“It’s not every day that someone from Michigan is applauded at Notre Dame,” University of Michigan President Mary Sue Coleman said today (May 19) during her Commencement address at the University.
Today was clearly not just any day at Notre Dame, but a notable day when the University’s Graduate School held its first distinct commencement ceremony in the Leighton Concert Hall of the DeBartolo Center for the Performing Arts.
In previous years, students who earned master’s and doctoral degrees attended a combined Sunday University ceremony in the Joyce Center. Freed from the time constraints of the University-wide ceremony, the Graduate School had an opportunity to recognize the 116 master’s and 114 doctoral recipients in attendance and present several special awards.
Coleman, a distinguished biochemist who has served as president of Michigan since 2002, was the principal speaker for the event.
“You are unique because you are the first class of graduate students to be honored with your own ceremony at this historic institution,” Coleman told the graduates. “And you are unique because as that first class, you are the role models for a University that is telling the world: we take graduate education and research very seriously at Notre Dame.”
Coleman lauded the commitment to research and graduate education.

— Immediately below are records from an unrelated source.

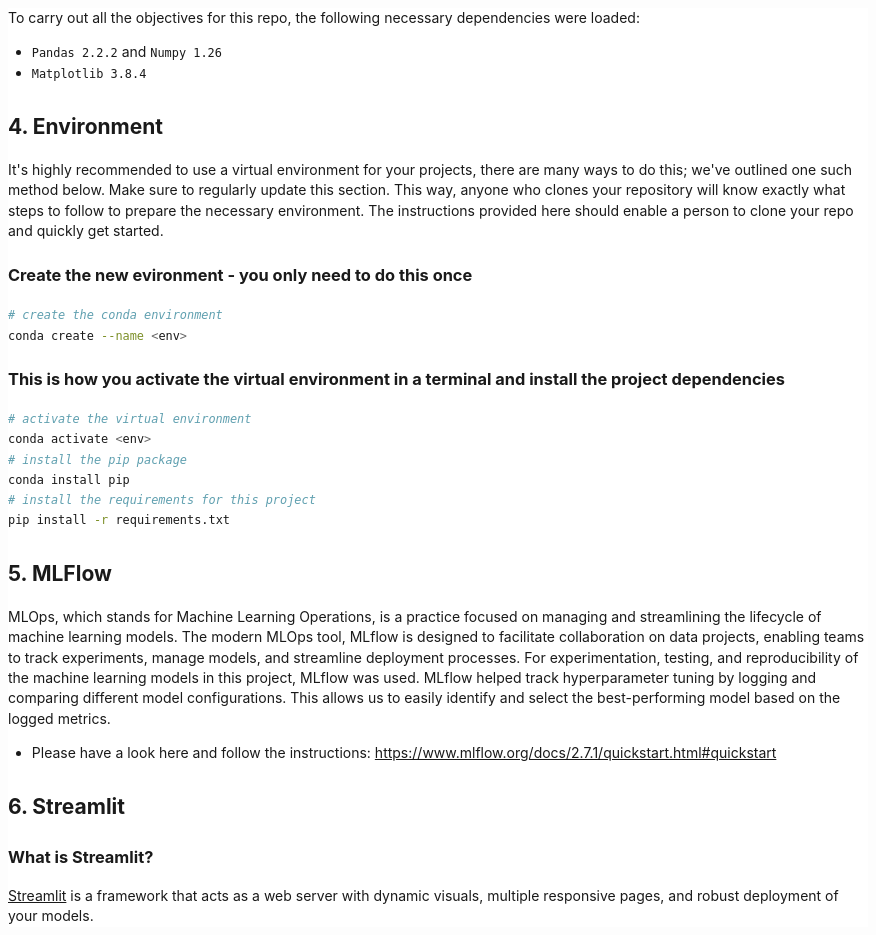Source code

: To carry out all the objectives for this repo, the following necessary dependencies were loaded:
+ `Pandas 2.2.2` and `Numpy 1.26`
+ `Matplotlib 3.8.4`
 

## 4. Environment <a class="anchor" id="environment"></a>

It's highly recommended to use a virtual environment for your projects, there are many ways to do this; we've outlined one such method below. Make sure to regularly update this section. This way, anyone who clones your repository will know exactly what steps to follow to prepare the necessary environment. The instructions provided here should enable a person to clone your repo and quickly get started.

### Create the new evironment - you only need to do this once

```bash
# create the conda environment
conda create --name <env>
```

### This is how you activate the virtual environment in a terminal and install the project dependencies

```bash
# activate the virtual environment
conda activate <env>
# install the pip package
conda install pip
# install the requirements for this project
pip install -r requirements.txt
```
## 5. MLFlow<a class="anchor" id="mlflow"></a>

MLOps, which stands for Machine Learning Operations, is a practice focused on managing and streamlining the lifecycle of machine learning models. The modern MLOps tool, MLflow is designed to facilitate collaboration on data projects, enabling teams to track experiments, manage models, and streamline deployment processes. For experimentation, testing, and reproducibility of the machine learning models in this project, MLflow was used. MLflow helped track hyperparameter tuning by logging and comparing different model configurations. This allows us to easily identify and select the best-performing model based on the logged metrics.

- Please have a look here and follow the instructions: https://www.mlflow.org/docs/2.7.1/quickstart.html#quickstart

## 6. Streamlit<a class="anchor" id="streamlit"></a>

### What is Streamlit?

[Streamlit](https://www.streamlit.io/)  is a framework that acts as a web server with dynamic visuals, multiple responsive pages, and robust deployment of your models.
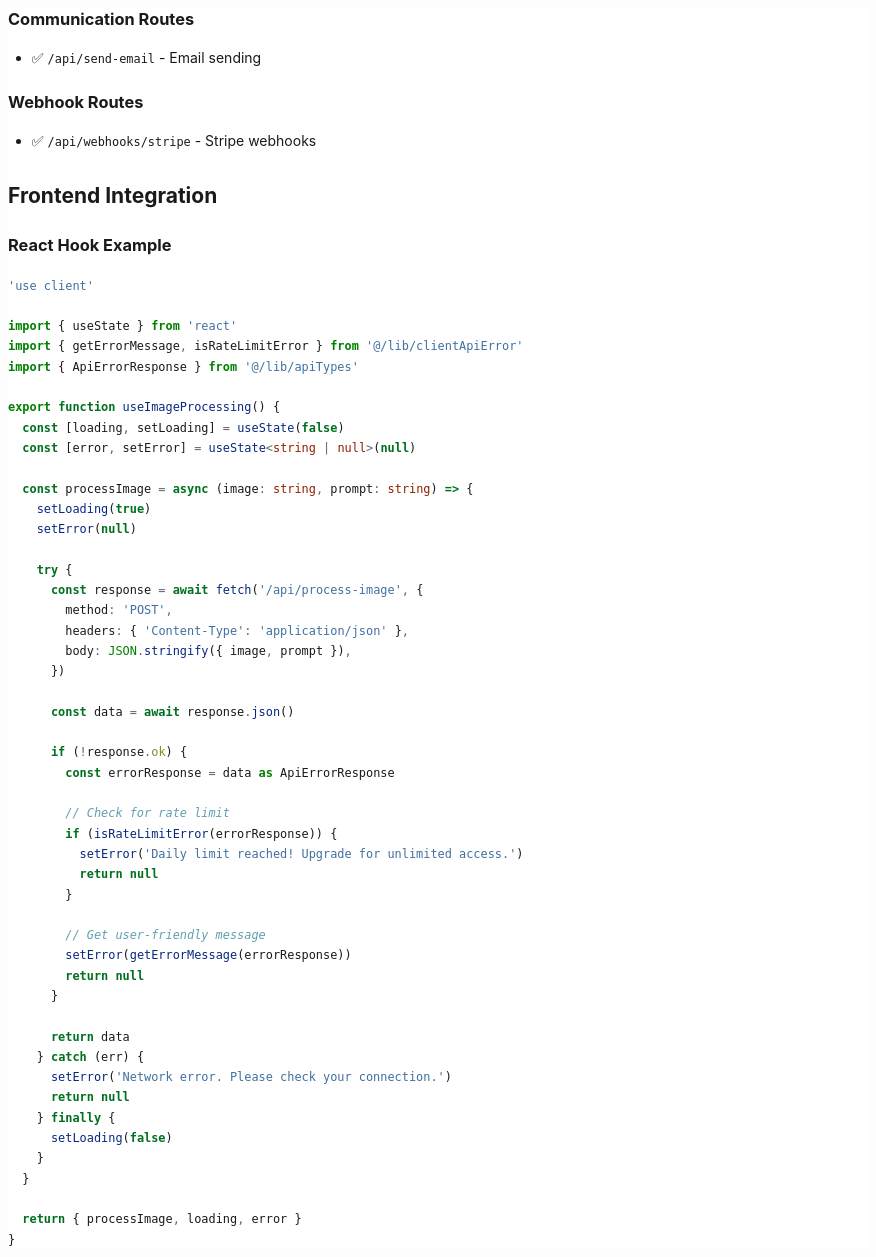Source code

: ### Communication Routes
- ✅ `/api/send-email` - Email sending

### Webhook Routes
- ✅ `/api/webhooks/stripe` - Stripe webhooks

## Frontend Integration

### React Hook Example

```typescript
'use client'

import { useState } from 'react'
import { getErrorMessage, isRateLimitError } from '@/lib/clientApiError'
import { ApiErrorResponse } from '@/lib/apiTypes'

export function useImageProcessing() {
  const [loading, setLoading] = useState(false)
  const [error, setError] = useState<string | null>(null)

  const processImage = async (image: string, prompt: string) => {
    setLoading(true)
    setError(null)

    try {
      const response = await fetch('/api/process-image', {
        method: 'POST',
        headers: { 'Content-Type': 'application/json' },
        body: JSON.stringify({ image, prompt }),
      })

      const data = await response.json()

      if (!response.ok) {
        const errorResponse = data as ApiErrorResponse

        // Check for rate limit
        if (isRateLimitError(errorResponse)) {
          setError('Daily limit reached! Upgrade for unlimited access.')
          return null
        }

        // Get user-friendly message
        setError(getErrorMessage(errorResponse))
        return null
      }

      return data
    } catch (err) {
      setError('Network error. Please check your connection.')
      return null
    } finally {
      setLoading(false)
    }
  }

  return { processImage, loading, error }
}
```
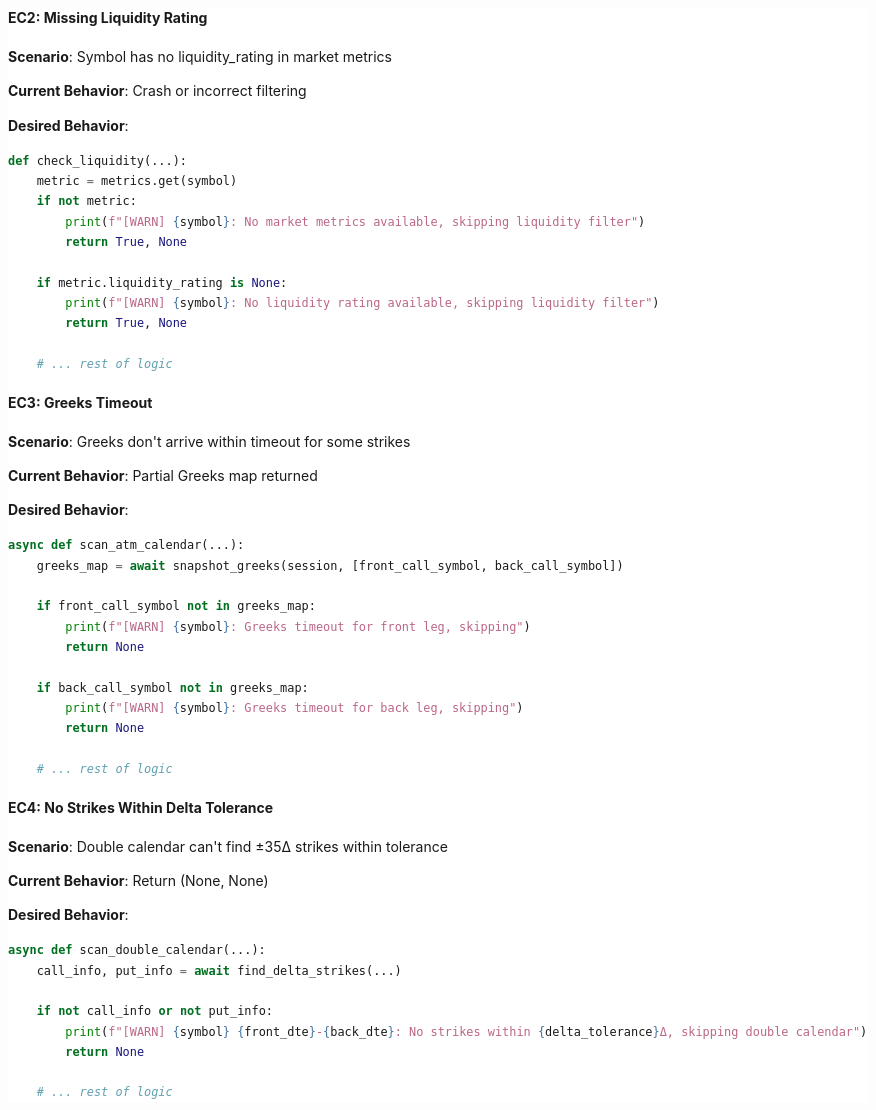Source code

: #### EC2: Missing Liquidity Rating

**Scenario**: Symbol has no liquidity_rating in market metrics

**Current Behavior**: Crash or incorrect filtering

**Desired Behavior**:
```python
def check_liquidity(...):
    metric = metrics.get(symbol)
    if not metric:
        print(f"[WARN] {symbol}: No market metrics available, skipping liquidity filter")
        return True, None

    if metric.liquidity_rating is None:
        print(f"[WARN] {symbol}: No liquidity rating available, skipping liquidity filter")
        return True, None

    # ... rest of logic
```

#### EC3: Greeks Timeout

**Scenario**: Greeks don't arrive within timeout for some strikes

**Current Behavior**: Partial Greeks map returned

**Desired Behavior**:
```python
async def scan_atm_calendar(...):
    greeks_map = await snapshot_greeks(session, [front_call_symbol, back_call_symbol])

    if front_call_symbol not in greeks_map:
        print(f"[WARN] {symbol}: Greeks timeout for front leg, skipping")
        return None

    if back_call_symbol not in greeks_map:
        print(f"[WARN] {symbol}: Greeks timeout for back leg, skipping")
        return None

    # ... rest of logic
```

#### EC4: No Strikes Within Delta Tolerance

**Scenario**: Double calendar can't find ±35Δ strikes within tolerance

**Current Behavior**: Return (None, None)

**Desired Behavior**:
```python
async def scan_double_calendar(...):
    call_info, put_info = await find_delta_strikes(...)

    if not call_info or not put_info:
        print(f"[WARN] {symbol} {front_dte}-{back_dte}: No strikes within {delta_tolerance}Δ, skipping double calendar")
        return None

    # ... rest of logic
```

“This is a noble effort for Notre Dame, and a needed effort for our nation,” she said. “Society is hungry for talented scientists, engineers, humanists, architects and social scientists, and is looking to our best universities for answers and solutions to the challenges that face us.”
Coleman urged the graduates to apply their intellect, in the words of one of her predecessors as Michigan president, Henry Tappan, “in whatever direction they choose.”
“With your talents and your creativity, you are entering all arenas of our changing world with your critical thinking, your research prowess, and your passion for compassion,” she said. “You are going to enhance your communities, our universities, our corporations, and our public institutions.”
Notre Dame President, Rev. John Jenkins, C.S.C., and its provost, Thomas Burish, were in attendance at the event.
The ceremonies were led by Don Pope-Davis, dean of the Graduate School, and were attended by other University academic officers and deans.
The school’s first commencement also featured the presentation of Eli J. and Helen Shaheen Graduate School Awards to the top graduating doctoral degree recipients in the humanities, social sciences, science and engineering. The honorees were Matthew Grow, in history; Joshua D. Cameron, in aerospace and mechanical engineering; Joseph R. Rausch, in psychology; and Dori Woods, in biological sciences.
Julia Knight, Charles L. Huisking Professor of Mathematics and director of graduate studies for mathematics since 2003, was presented with the University’s James A. Burns, C.S.C., Graduate School Award during the ceremony. The award is given annually to a faculty member for distinction in graduate teaching or other exemplary contributions to graduate education and honors the first Notre Dame president with an advanced degree.
To further celebrate its first distinct commencement, the Graduate School presented its inaugural Distinguished Alumnus Award to Saskia Sassen, Ralph Lewis Professor of Sociology at the University of Chicago and Centennial Visiting Professor at the London School of Economics. Sassen, who earned her doctorate in sociology and economics in 1974, is recognized as one of the world’s most important social science voices on the subject of globalization.